By JULIE MINDA
NEW ORLEANS — With the community benefit landscape changing dramatically in health care in recent years, hospitals and other providers are having to rethink their approaches to care delivery. Entire populations of people are now "the patient," and providers are increasingly being held accountable for these populations' health outcomes.
A panel discusses population health during a pre-assembly community benefit program June 11. From left are panel moderator Fr. Michael Rozier, SJ, and panelists William Snyder, Dr. Samuel L. Ross, Tracy Neary and Corinne Francis.

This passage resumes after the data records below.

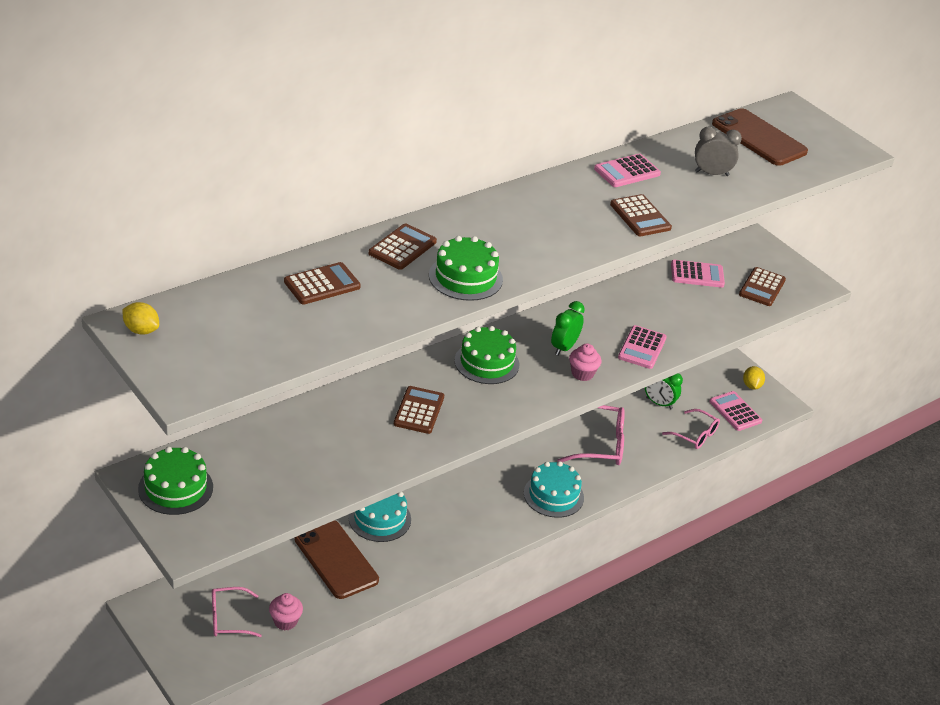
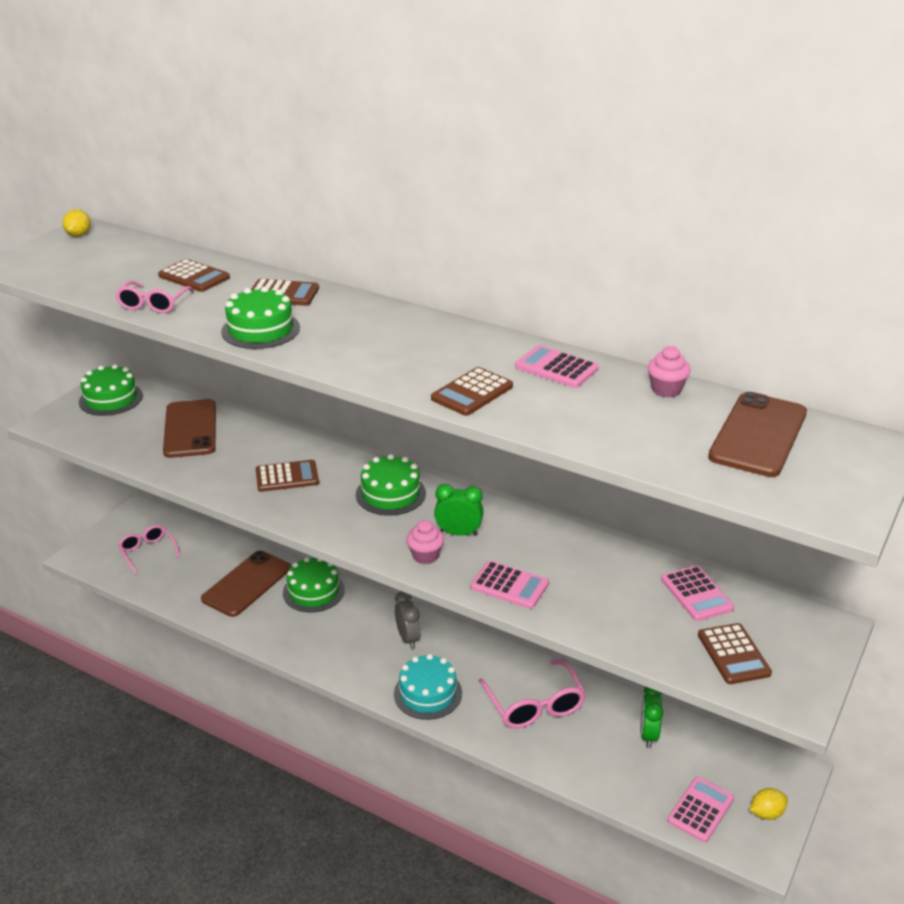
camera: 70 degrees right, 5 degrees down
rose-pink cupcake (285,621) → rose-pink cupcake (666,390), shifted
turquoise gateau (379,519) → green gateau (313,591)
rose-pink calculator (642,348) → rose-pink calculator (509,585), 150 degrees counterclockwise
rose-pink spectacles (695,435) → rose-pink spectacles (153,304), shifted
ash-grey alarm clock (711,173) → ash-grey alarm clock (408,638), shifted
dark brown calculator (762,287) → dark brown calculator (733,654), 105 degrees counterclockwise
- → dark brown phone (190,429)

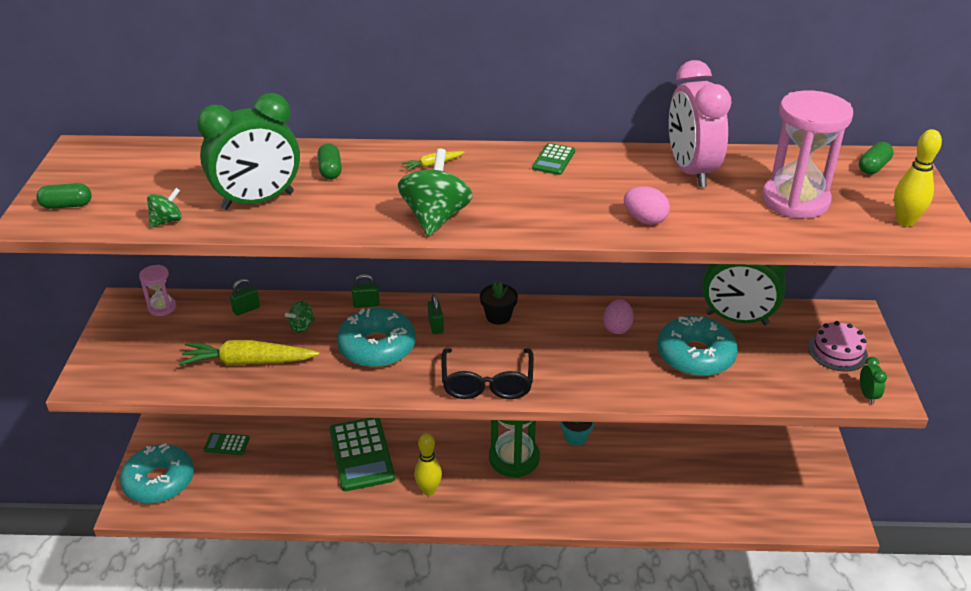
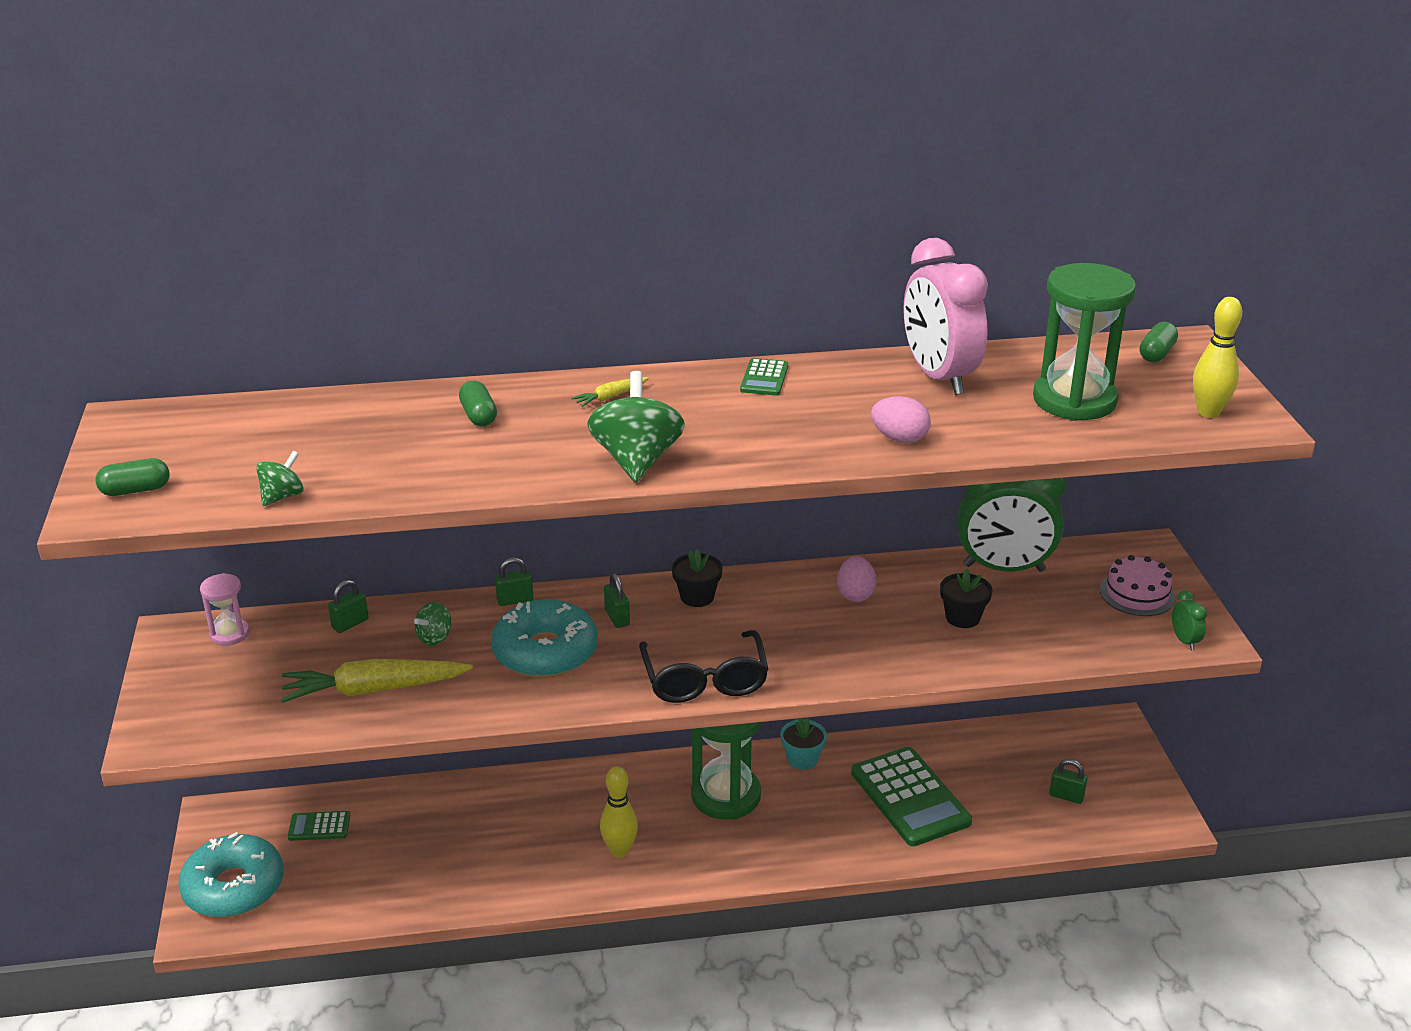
camera: 10 degrees left, 5 degrees down
green alarm clock (258,201) → -
green calculator (361,454) → green calculator (909,797), shifted
turquoise glazed donut (695,356) → black plant pot (962,617)
rose-pink sandglass (795,201) → green sandglass (1074,400)
- → green padlock (1066,796)

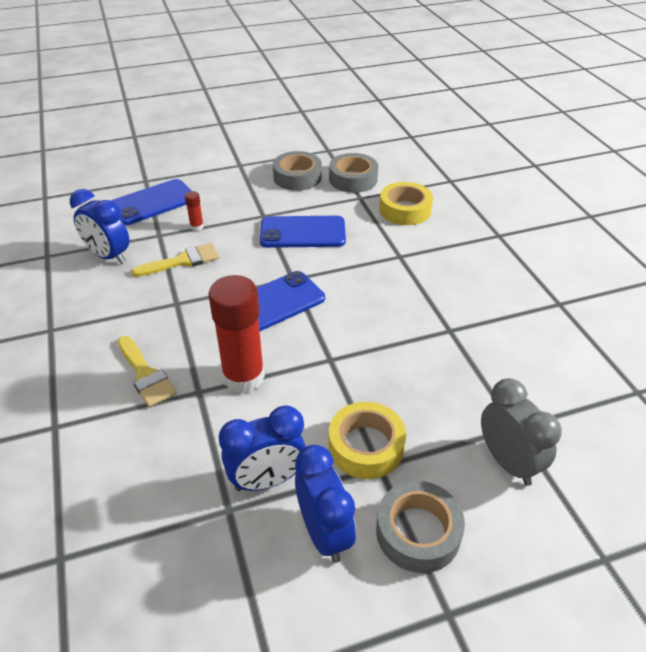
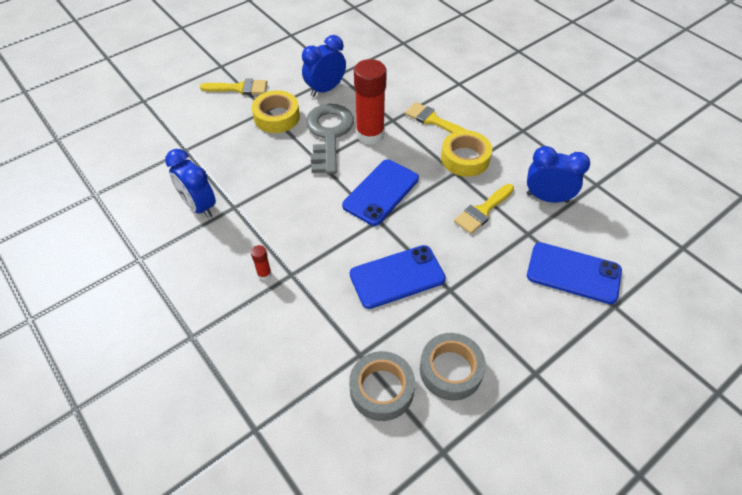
camera: 160 degrees right, 10 degrees up
cobalt phone (152,202) → cobalt phone (573,273), 75 degrees clockwise
crimson stick of glue (197,227) → crimson stick of glue (264,274), shifted
cobalt alarm clock (324,533) → cobalt alarm clock (199,206), shifted
ash-grey tape (418,532) → bright yellow brush (239,88)
bright yellow tape (405,210) → bright yellow tape (465,158), shifted
ash-grey alarm clock (508,462) → -
- → ash-grey latchkey (328,134)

Photo by Jerry Naunheim Jr./© CHA
To succeed in this environment, community benefit practitioners must be strategic, communicative, collaborative and flexible, according to panelists at "When Populations Become the Patient," a session at a community benefit program here before the Catholic Health Assembly. Panelists were Corinne Francis, system vice president, mission integration and community benefit for CHRISTUS Health; Tracy Neary, regional vice president for mission integration, St. Vincent Healthcare, which is part of SCL Health; Dr. Samuel L. Ross, chief executive, Bon Secours Baltimore Health System; and William Snyder, system vice president, external affairs for Presence Health.
The group discussed that treating populations of people requires health care facilities to become adept at addressing the social determinants of health, or the environmental and socioeconomic factors that can hinder people's ability to achieve and sustain optimal health.
But, said Snyder, the U.S. health and social services system is "unbelievably complex," and it is extremely difficult to organize hospital and community resources to respond to people's socioeconomic needs. There is a perpetual lack of time and funding for hospitals and other responding organizations to do such work, said Francis. There are always other priorities competing for hospital leaders' attention, said Ross. And, there's not always the needed sense of urgency among health care and community leaders to address social determinants of health, said Neary.
Though the Affordable Care Act provided incentives and a framework for addressing social determinants, it has been difficult for providers to determine how best to do so.
The panelists said to overcome such challenges, hospitals and other health care providers need to reframe how they view social determinants, recognizing that addressing them is central to care delivery, not an aside, said Ross.
All panelists said partnerships are essential to getting at the social determinants of health. It's important to broker relationships with organizations that are not the "usual suspects," said Francis. For example, ministry providers can partner with city councils that can address environmental health factors, including air quality and chemicals that affect ground water quality and sustainability. Working with community partners could uncover new sources of funding for programs that get at social determinants, said Neary. Health care leaders must be able to clearly articulate how addressing social determinants will positively impact stakeholders, including patients, community members, clinicians and business owners, said Ross. For instance, improving community health can make an area more attractive to businesses, which benefit from the productivity and lower health spending of a healthy workforce.
Persistence may be needed to bring community organizations into partnership to address social determinants, said Ross. "You may need to be a flea, nibbling at them."
Health insurance companies can be important partners in this work, noted Snyder. He said they, too, have a vested interest and often a depth of expertise in addressing barriers to care, to bring down health care costs.
Francis said there are exciting opportunities to improve community health, but it will require new ways of working and "being comfortable with being uncomfortable."